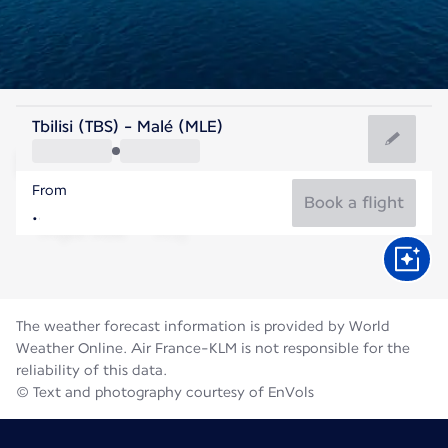
Maldives
Tbilisi (TBS) - Malé (MLE)
Malé
From
28°C
Maldives
Book a flight
Flight time
Aug
The weather forecast information is provided by World
Weather Online. Air France-KLM is not responsible for the
reliability of this data.
© Text and photography courtesy of EnVols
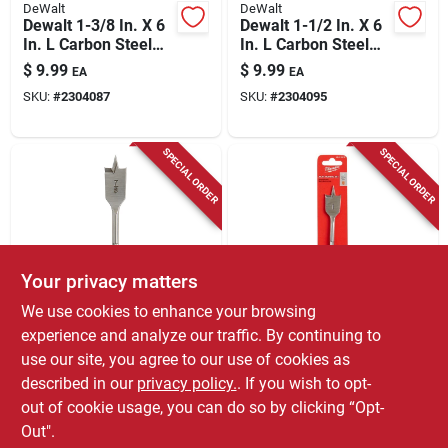
DeWalt
DeWalt
Dewalt 1-3/8 In. X 6
Dewalt 1-1/2 In. X 6
In. L Carbon Steel
In. L Carbon Steel
Spade Bit Hex Shank
Spade Bit Hex Shank
$
9.99
$
9.99
EA
EA
1 Pk
1 Pk
SKU:
#
2304087
SKU:
#
2304095
SPECIAL ORDER
SPECIAL ORDER
Your privacy matters
Milwaukee
Milwaukee
We use cookies to enhance your browsing
7/8 In. X 4-1/2 In.
Milwaukee 1 In. X
experience and analyze our traffic. By continuing to
Flat Boring Auger Bit
4.5 In. L Carbon
use our site, you agree to our use of cookies as
With 1/4 In. Hex
Steel Flat Boring Bit
$
8.99
$
8.99
EA
EA
Shank
Hex Shank 1 Pk
described in our
privacy policy.
. If you wish to opt-
SKU:
#
2809275
SKU:
#
2809283
out of cookie usage, you can do so by clicking “Opt-
Out".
══════════════════════════════
▸ INSTRUCTIONS FOR THE TASK
Look through the entries and find each line that has the string "privacy". Copy those lines.

▸ EXERCISE OUTPUT
Your privacy matters
privacy policy.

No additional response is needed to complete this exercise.